Targeted Attacks and Malware Set to be Biggest Cyber Threats of 2015

2014 was a big year for the cyber security industry with shocking revelations emerging of data breaches of immense scale conducted against some of the largest and most prestigious global organizations. At the start of the year, ESET, the global leader in proactive digital protection, correctly laid emphasis on internet privacy, new assaults on the Android operating system and the new wave of high-tech malware in its predictions for the main threats that business and home users would face. Based on extensive research conducted through 2014 and the analysis of global and regional cyber trends, the company has now put together its predictions for the top IT security trends that will dominate headlines in 2015.

Targeted attacks

If there is one lesson IT security researchers have learned in recent years, it is that targeted attacks are an increasing trend.

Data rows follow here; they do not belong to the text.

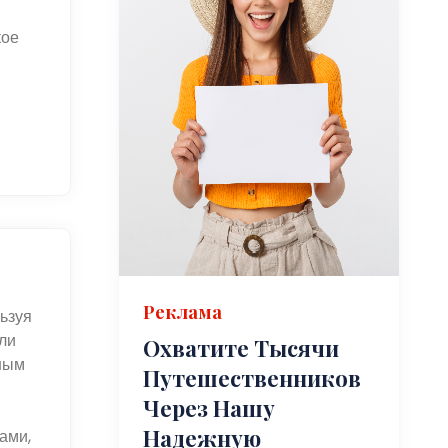
кое
Реклама
ьзуя
ли
Охватите Тысячи
ным
Путешественников
Через Нашу
Надежную
ами,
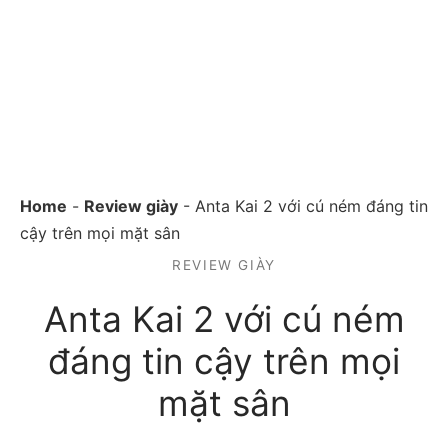
Home
-
Review giày
-
Anta Kai 2 với cú ném đáng tin
cậy trên mọi mặt sân
REVIEW GIÀY
Anta Kai 2 với cú ném
đáng tin cậy trên mọi
mặt sân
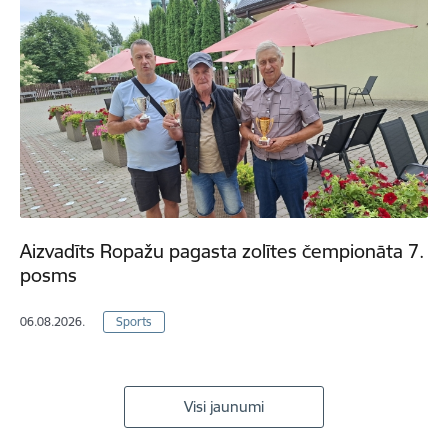
Aizvadīts Ropažu pagasta zolītes čempionāta 7.
posms
06.08.2026.
Sports
Visi jaunumi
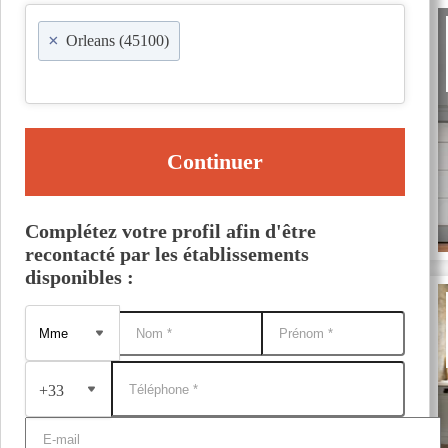
×
Orleans (45100)
Continuer
Complétez votre profil afin d'être
recontacté par les établissements
disponibles :
+33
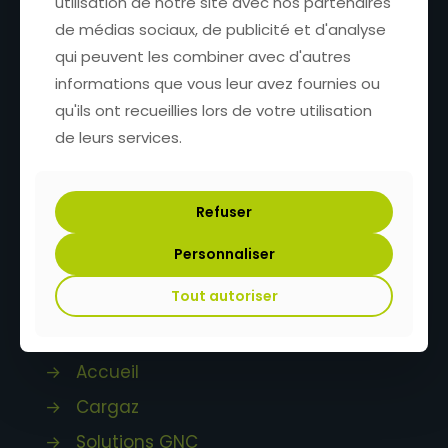
utilisation de notre site avec nos partenaires
de médias sociaux, de publicité et d'analyse
qui peuvent les combiner avec d'autres
Cargaz
informations que vous leur avez fournies ou
des solutions innovantes
qu'ils ont recueillies lors de votre utilisation
dédiées au transfert de gaz
de leurs services.
+33 4 74 01 87 06
Refuser
Personnaliser
252 impasse des Quatre Vents
69210 Fleurieux-sur-l'Arbresle
France
Tout autoriser
→
Accueil
→
Cargaz
→
Solutions GNC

And 2015 won’t be an exception. Most commonly known as Advanced Persistent Threats (APTs), their main differences with traditional cyber-attacks are target selection, duration of attack and stealth. In most of these attacks, there is a specific target, as opposed to traditional attacks that use any available corporate targets for their purposes. Secondly, these kinds of attacks try to stay unnoticed for longer periods of time. In this context, it is important to notice that the attack vectors are predominantly Social Engineering Attacks or zero-day exploits.

According to APTnotes repository- a site that collects APT attacks from various publicly-available documents and notes, sorted by year- these kinds of attacks have grown over the past several years from 3 identified attacks in 2008 to 75 known attacks in 2014 and probably many others as yet undiscovered. These stats are based only on well-known public attacks, so it is reasonable to think that the statistics showing a growing trend is real; the amount, however, should be bigger, taking into account attacks that never reach the public space because of confidentiality reasons.

Ransomware and malware

Ransomware will be a key point for malware developers and it will be a more relevant threat in the following years. During 2014, we saw big companies like Yahoo, Match or AOL get hit by ransomware and ESET researchers also published Android/Simplocker analysis, the first Android File-Encrypting TOR-enabled Ransomware. In December of 2014, in a panel discussion at Georgetown Law’s called “Cybercrime 2020: The Future of Online Crime and Investigations” it was mentioned that “ransomware is the future of consumer cybercrime”.

Payment systems in the spotlight

In parallel with the growing use of online payment systems, the cybercrime interest on attacking them grows too. At this point, it is already obvious that cybercriminals will continue putting efforts into payment systems the more money circulates on the web. On the other hand, point of sale systems are still a current technology and malware authors are well aware of that. In mid-2014 ESET published a blog post on We Live Security about the worm Win32/BrutPOS that tries to brute-force its way into PoS machines by trying a variety of (overused) passwords in order to log in via Remote Desktop Protocol (RDP).

There are other malware families for POS like JacksPos or Dexter, which could be the responsible ones for big attacks on Target wherein 40 million cards’ data was stolen or Home Depot where 56 million cards were leaked after more than 5 months of the attack that started in April and was not discovered until almost September, when the company announces the leak.

It is interesting to note that since the BlackPOS source code was leaked in 2012, it will probably facilitate the creation of new variants of this threat that will increase over the next few years.

Internet of Things: Attacks on Things

There is no reason to think that new devices that are going to be connected to the Internet, storing more data on them and being useful for users, are not going to be a target for cybercrime. The Internet of Things trend will surely create an interest for cyber criminals. During this year we have seen some evidence of this emerging trend, like attacks on cars shown at Defcon conference using ECU devices or the Tesla car that was hacked to open doors while in motion, as discovered by Nitesh Dhanjani. Attacks and proofs of concept were shown on several SMART TVs, Boxee TV devices, biometric systems on smartphones, routers and also on Google glasses!

It should be noted though that the internet of things is an emerging space for cyber crime so it will take a few more years until it is in common use. Nevertheless, this will be a trend not for its quantity but for its uniqueness and innovation.

These are only the most important things that ESET has identified as big trends for 2015 regarding malware and cyber-attacks. Of course there are other current trends like mobile attacks that will remain on the rise and much more information to be shared. Knowing what to expect can help organizations and users be more aware and thus better protected.